All you have to decide is whether the prisoner in the dock committed or procured and assisted others to commit the very serious acts of arson of which she is accused..." Nevertheless he or the hounds he kept in leash, the lesser counsel, sought subtly to prejudice the jury's mind against Vivie by dragging in her parentage and the eccentricities of her own career.

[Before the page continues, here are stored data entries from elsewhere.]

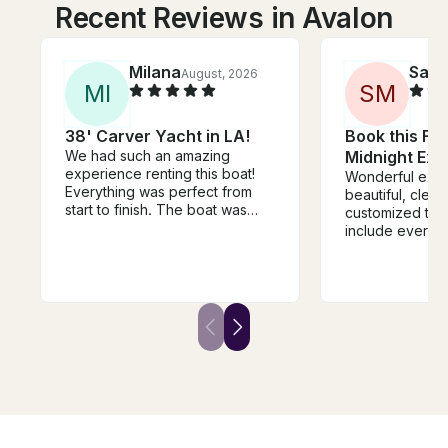
Recent Reviews in Avalon
Milana
Sara
August, 2026
M
I
S
M
38' Carver Yacht in LA!
Book this Flo
We had such an amazing
Midnight Exp
experience renting this boat!
Wonderful expe
Everything was perfect from
beautiful, clean
start to finish. The boat was
customized the
beautiful, clean, and
include everyt
comfortable, and the entire
and it was supe
experience was so much fun.
very friendly, 
The crew was friendly,
helpful througho
professional, and made sure
Would definitel
we had everything we needed.
recommend this
It was the perfect way to
celebrate a special occasion
and create unforgettable
memories with friends. The
views, the atmosphere, and the
service were all incredible. I
would definitely rent from them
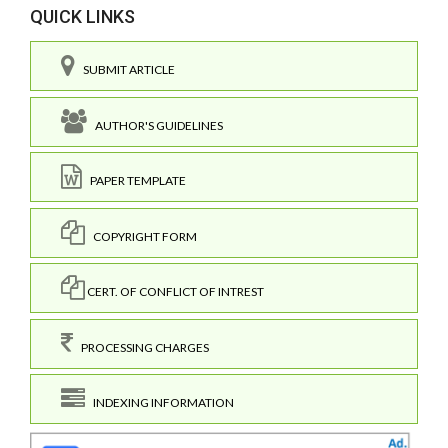
QUICK LINKS
SUBMIT ARTICLE
AUTHOR'S GUIDELINES
PAPER TEMPLATE
COPYRIGHT FORM
CERT. OF CONFLICT OF INTREST
PROCESSING CHARGES
INDEXING INFORMATION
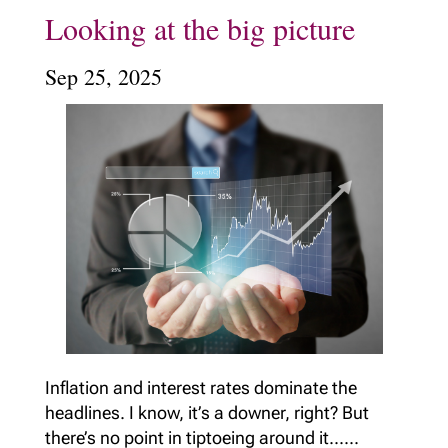
Looking at the big picture
Sep 25, 2025
Inflation and interest rates dominate the
headlines. I know, it’s a downer, right? But
there’s no point in tiptoeing around it......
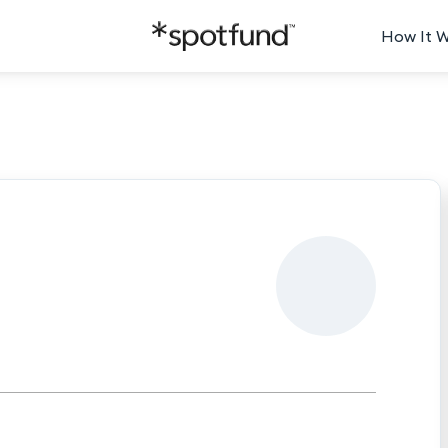
How It 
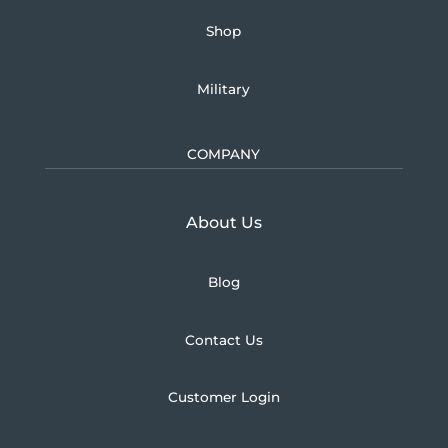
Shop
Military
COMPANY
Learn more about U.S.
About Us
Blog
Contact Us
Customer Login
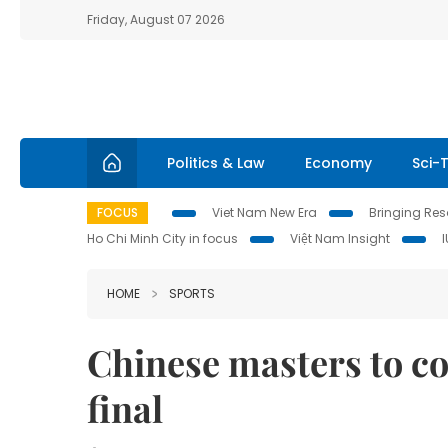
Friday, August 07 2026
Politics & Law
Economy
Sci-
FOCUS
Viet Nam New Era
Bringing Reso
Ho Chi Minh City in focus
Việt Nam Insight
HOME
SPORTS
Chinese masters to c
final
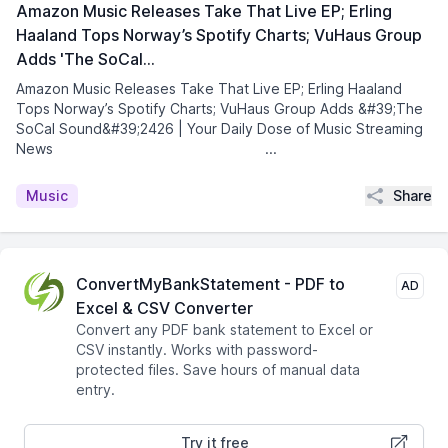
Amazon Music Releases Take That Live EP; Erling
Haaland Tops Norway’s Spotify Charts; VuHaus Group
Adds 'The SoCal…
Amazon Music Releases Take That Live EP; Erling Haaland
Tops Norway’s Spotify Charts; VuHaus Group Adds &#39;The
SoCal Sound&#39;2426 | Your Daily Dose of Music Streaming
News͏ ­͏ ­͏ ­͏ ­͏ ­͏ ­͏ ­͏ ­͏ ...
Share
Music
ConvertMyBankStatement - PDF to
AD
Excel & CSV Converter
Convert any PDF bank statement to Excel or
CSV instantly. Works with password-
protected files. Save hours of manual data
entry.
Try it free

As thus:-- _Counsel for the prosecution_: "We have in you the mainspring of this rebellious movement..." _Vivie_: "Have you ?" _Counsel_: "Are you not the daughter of the notorious Mrs.Warren ?" _Vivie_: "My mother's name certainly is Warren.

For what is she notorious ?" _Counsel_: "Well--er--for being associated abroad with--er--a certain type of hotel synonymous with a disorderly house--" _Vivie_: "Indeed?
Have you tried them?
My mother has managed the hotels of an English Company abroad till she retired altogether from the management some years ago.

It was a Company in which Sir George Crofts--" _Judge_, interposing: "We need not go into that--I think the Counsel for the prosecution is not entitled to ask such questions." _Counsel_: "I submit, Me Lud, that it is germane to my case that the prisoner's upbringing might have--" _Vivie_: "I am quite willing to give you all the information I possess as to my upbringing.